Polykey
Polykey copied to clipboard
Apply bin packing algorithms to the setup of our parallel CI/CD test runners
Specification
We want to introduce test load balancing to better parallelise and speed up our CI/CD tests. Part of this task is determining the most efficient number of shards to use, since we want to have the lowest number of parallel runners with the highest rate test completion. Such a task falls under the scope of a bin packing problem, which is NP-hard, however there are approximations we can use to make the problem easier.
On top of simply choosing the best number of shards to use, we want the shards themselves to be evenly balanced so that every test runner finishes at approximately the same time.
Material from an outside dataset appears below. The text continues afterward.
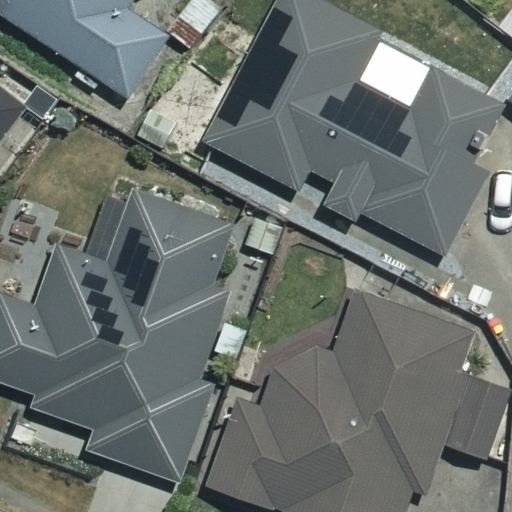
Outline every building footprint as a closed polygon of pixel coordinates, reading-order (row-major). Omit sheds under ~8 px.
[(0,0),(0,11),(136,101),(174,44),(135,18),(146,0),(0,0)] [(394,38),(317,0),(292,0),(217,151),(309,197),(320,174),(350,189),(342,204),(453,260),(492,183),(476,175),(508,110),(408,60),(387,102),(367,92),(394,38)] [(0,157),(33,114),(0,89),(0,157)] [(267,247),(126,188),(96,260),(68,257),(45,312),(12,299),(0,328),(0,394),(107,439),(101,456),(188,492),(228,395),(209,387),(267,247)] [(482,341),(366,301),(342,373),(294,356),(271,423),(247,414),(220,494),(273,511),(417,511),(441,445),(495,464),(511,414),(511,394),(468,379),(482,341)]
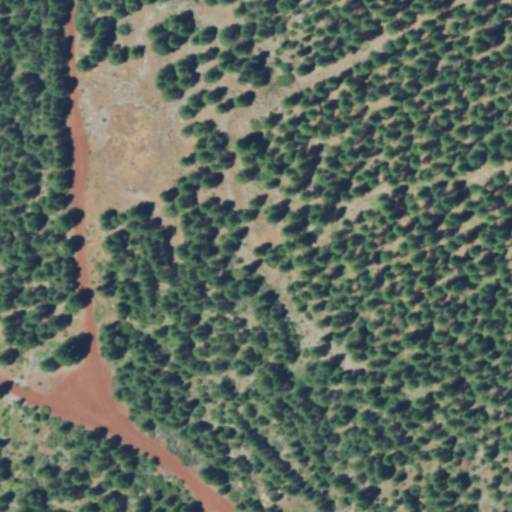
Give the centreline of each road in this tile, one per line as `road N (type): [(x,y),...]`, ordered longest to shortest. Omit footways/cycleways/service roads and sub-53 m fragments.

We can use cached timing information from previous test runs to help to make this decision.
Additional context
- https://github.com/MatrixAI/TypeScript-Demo-Lib/pull/65#issuecomment-1168078968 - Summary of Jest's default sharding/sorting algorithm, along with comparisons with existing solutions
- https://github.com/kamilkisiela/split-tests - Very simple algorithm for keeping shards approximately the same size (no calculation for the most efficient number of shards though)
- https://github.com/MatrixAI/js-polykey/issues/392 - Issue for introducing test load balancing to PK
Tasks
- ...
- ...
- ...
To do this, a custom test sequencer that overrides the shard
method would need to be used. This experimented with prior in https://github.com/MatrixAI/TypeScript-Demo-Lib/pull/65
Doesn't seem relevant anymore, testing is pretty quick now by spreading the workload between Polykey and Polykey-CLI.
The sharding system is still being used (even in the migration to GitHub in https://github.com/MatrixAI/Orchestrator/issues/10), as can be seen by:
scripts/build-platforms-generate.sh
10:# Using shards to optimise tests
14:# Number of parallel shards to split the test suite into
136: - npm test -- --ci --coverage --shard="$CI_NODE_INDEX/$CI_NODE_TOTAL" --maxWorkers=50%
164: - npm test -- --ci --coverage --shard="$CI_NODE_INDEX/$CI_NODE_TOTAL" --maxWorkers=50%
However it's just relying on whatever jest's default sharing allocation algorithm is.